━━ Excerpt provided

I find that there's a pretty big split between people who really love the
Cintiq and its ilk, and people who would vastly prefer to draw on a separate
tablet. I'm in the latter camp: the lag is more perceptible when my hand is
right there, plus slight inaccuracies in location really throw me off, and the
real dealbreaker is that I'm a righty, and my hand is not transparent. Also
ergonomics - I don't have to hunch over my "drawing table" any more, I can
have the screen at the perfect height to keep my neck happy, and the tablet at
just the right place to keep my arm happy.

I mean obviously if you're using this new Adobe tool you're not going to have
the "hand obscuring menus" issue, as it's a UI designed for touch - but then
again you're also using a simple art tool, rather than a giant toolbox like PS
or AI. Which is fine if that simple tool happens to cover all your needs. Not
so fine if it doesn't.

I know pros who love their screen tablets, I know pros who have no interest in
them despite easily having the cashflow for one.

Oh yes: Graphire was the entry level brand, it's been replaced by Bamboo.
Intuos has always been the pro line. The tech has advanced over time, I think
a Bamboo today is better than an Intuos of five years ago. The Cintiq tends to
use the better quality of digitizers found in the Intuos.

------
egypturnash
“When a musician plays, if they have to constantly look through dropdown menus
to find the next chord, the music would not be very good. It’s farfetched and
maybe not possible, but we’d love for, some day, artists to play Photoshop, to
stay in flow, to be expressive without interruption.”

I've been using Illustrator for a decade. I've fiddled with the key commands
to make the tools I like to use a quick key press away. I've recorded macros
and assigned keystrokes to them (and am currently swearing a lot because a
recent update broke some of them). I've written little scripts.

And yeah, all this helps the flow. I work a lot faster then I did when I was
first using AI.

━━━━

_Problems and tasks:_
a. In the records, swap "category" for "group" and leave everything else as it is. Cover everything from the line that contains "Which category accounts for the majority?" down to the end of the records, and leave the pictures out.
b. Please write the next part of the forum discussion about drawing tablets and working in Illustrator, picking up right after its last sentence.

━━ Exercise data

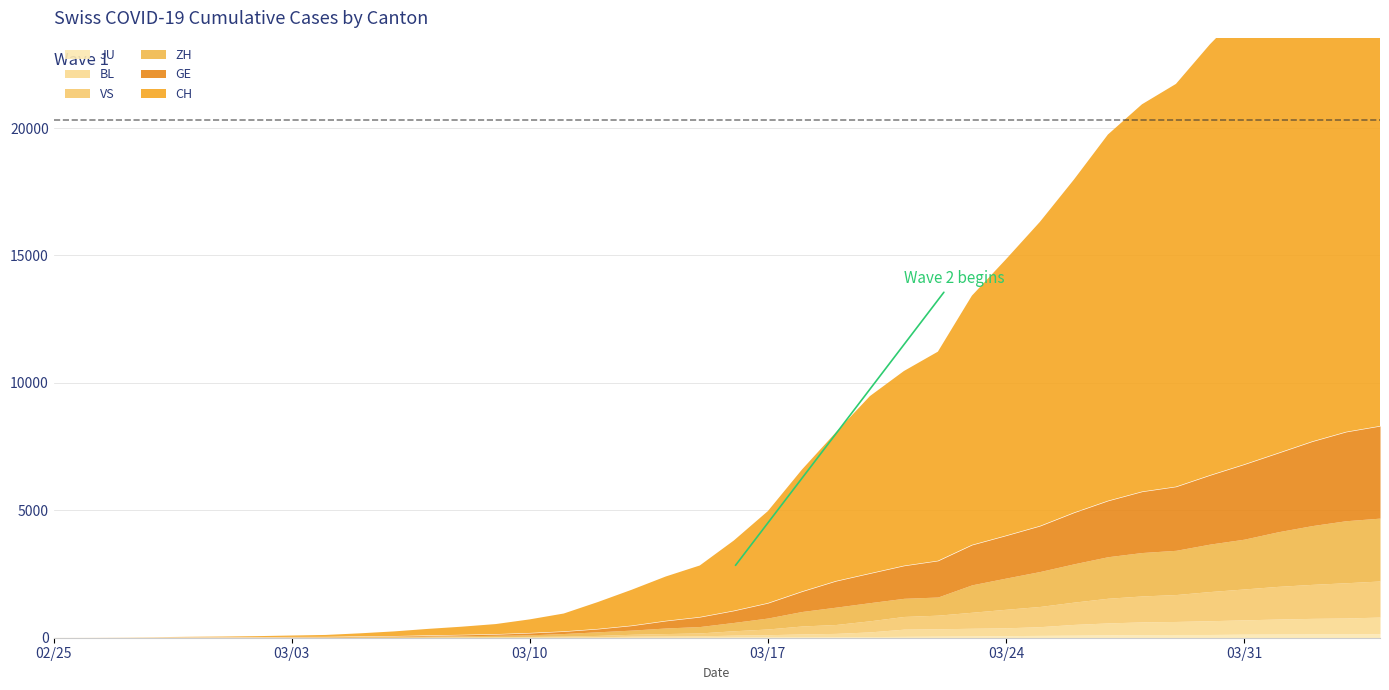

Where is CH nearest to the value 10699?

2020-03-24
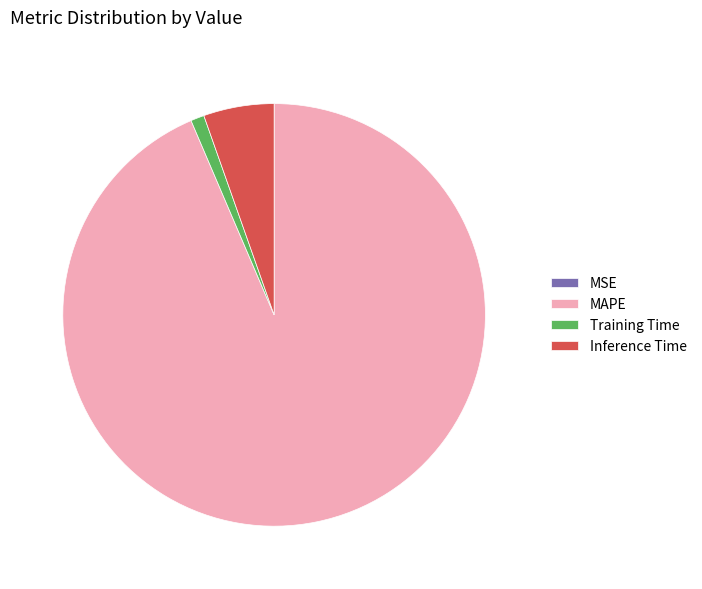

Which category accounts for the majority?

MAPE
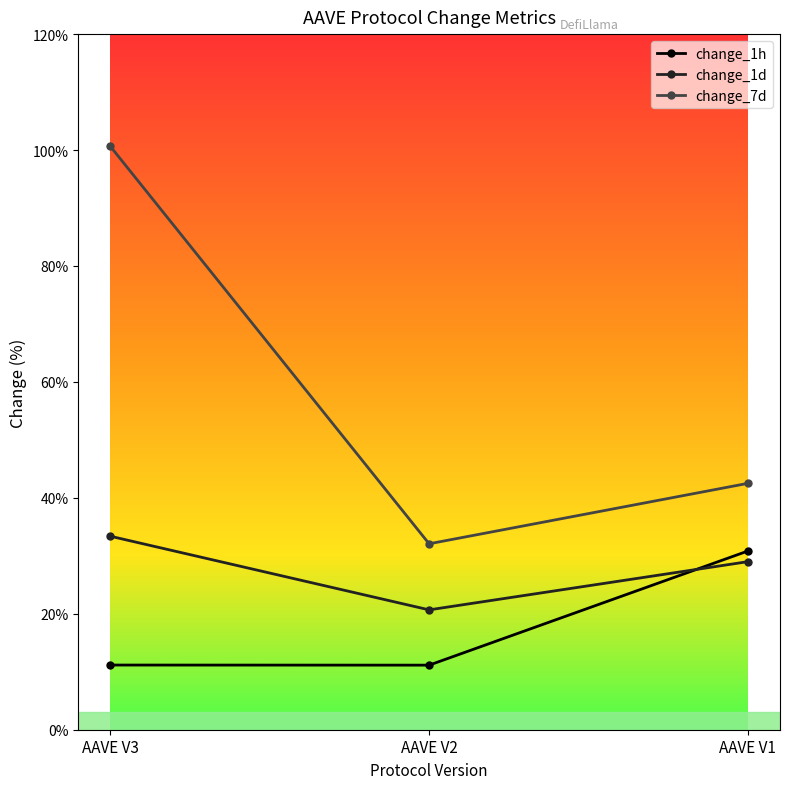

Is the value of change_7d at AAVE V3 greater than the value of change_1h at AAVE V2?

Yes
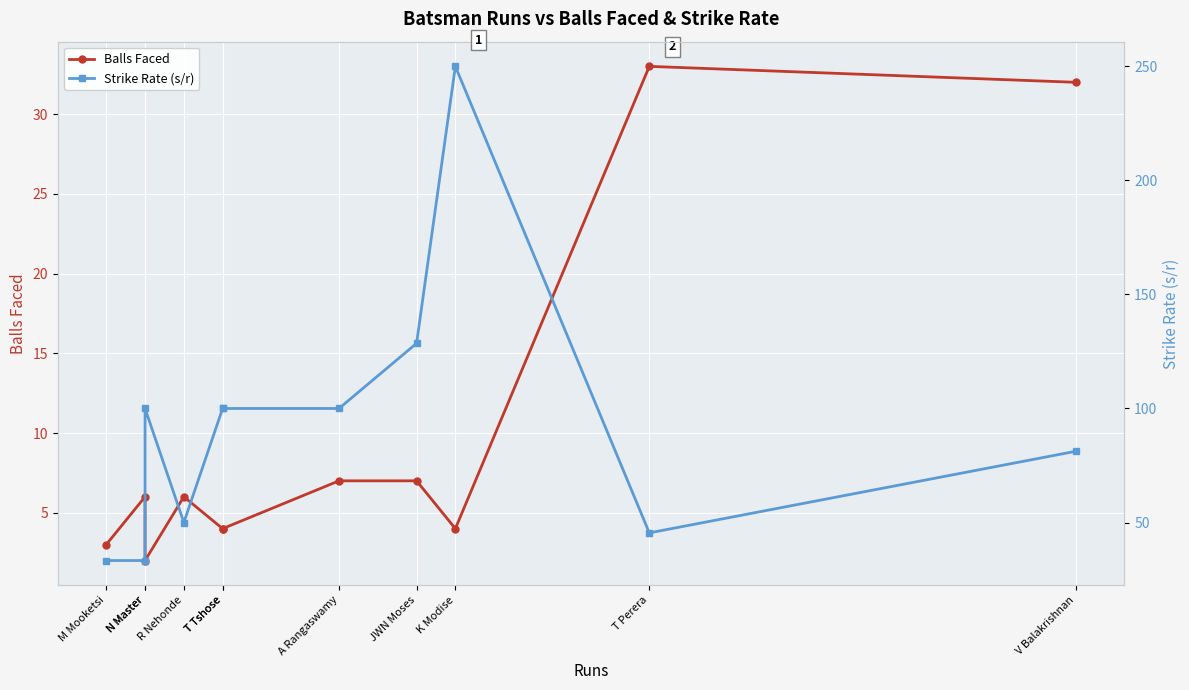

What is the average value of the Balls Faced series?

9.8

━━━━

_Activity answers:_
a.
Which group accounts for the majority?

MAPE

Is the value of change_7d at AAVE V3 greater than the value of change_1h at AAVE V2?

Yes

What is the average value of the Balls Faced series?

9.8

b.
I have been thinking about this lately, and want to survey my artist friends
to see how many of them have also extensively customized the interface of
their favorite art tools. I have an intuition that it's one of the signs of
being a pro: you've explored enough of the deep set of tools within a modern
art program that you can say "this is an important part of my process" and
make it more accessible.

------
higherpurpose
I wish Google put more focus on better supporting highly accurate pens in
_all_ Android versions. Right now only Samsung does that, pretty much, and
even they have started losing interest a bit, I think, and they've made their
latest Note tablets very expensive, too.

I was hoping Nvidia would launch another Tegra Note tablet with its cheap but
very accurate stylus, but at 10", and for $300 or less, but it should've
arrived by now, and it hasn't.

There's also Qualcomm's Snapdragon 805 processor, which promises "ultrasound
inking" [1] of some sort, that seems like a pretty cool technology, but might
also be supported only by a few devices, at most. So I think it's ultimately
up to Google to make a bigger push for this, but unfortunately I think Google
has _zero_ interest in this.

[1] - [http://www.youtube.com/watch?v=C9w2oEWZ-
mY](http://www.youtube.com/watch?v=C9w2oEWZ-mY)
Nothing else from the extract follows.